Saved entries

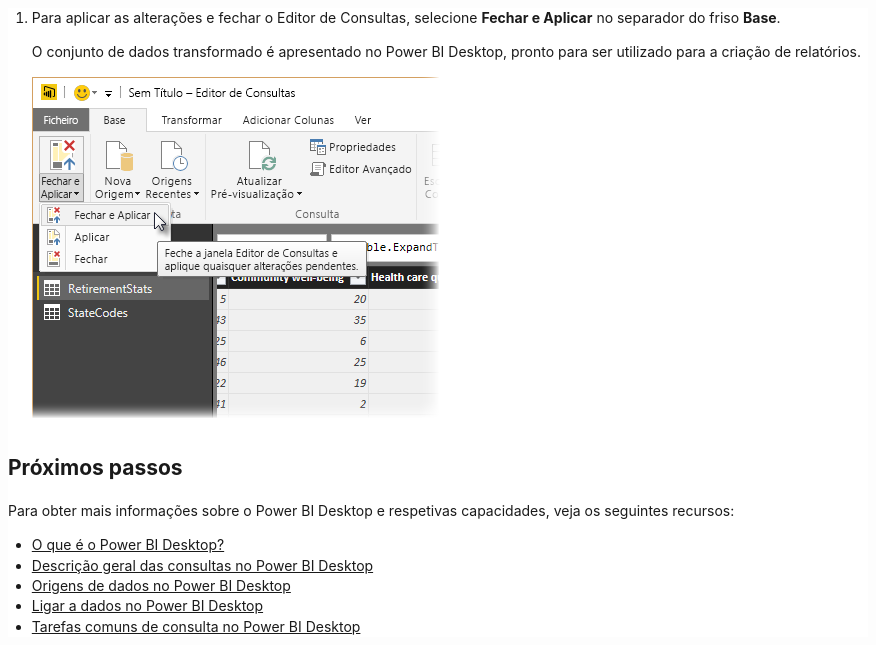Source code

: 1. Para aplicar as alterações e fechar o Editor de Consultas, selecione **Fechar e Aplicar** no separador do friso **Base**. 

   O conjunto de dados transformado é apresentado no Power BI Desktop, pronto para ser utilizado para a criação de relatórios.

   ![Selecionar Fechar e Aplicar](media/desktop-shape-and-combine-data/shapecombine_closeandapply.png)

## <a name="next-steps"></a>Próximos passos
Para obter mais informações sobre o Power BI Desktop e respetivas capacidades, veja os seguintes recursos:

* [O que é o Power BI Desktop?](../fundamentals/desktop-what-is-desktop.md)
* [Descrição geral das consultas no Power BI Desktop](../transform-model/desktop-query-overview.md)
* [Origens de dados no Power BI Desktop](desktop-data-sources.md)
* [Ligar a dados no Power BI Desktop](desktop-connect-to-data.md)
* [Tarefas comuns de consulta no Power BI Desktop](../transform-model/desktop-common-query-tasks.md)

Task objective ::
Say the number of lines above that include "Aplicar", and only that.

Output for this exercise ::
2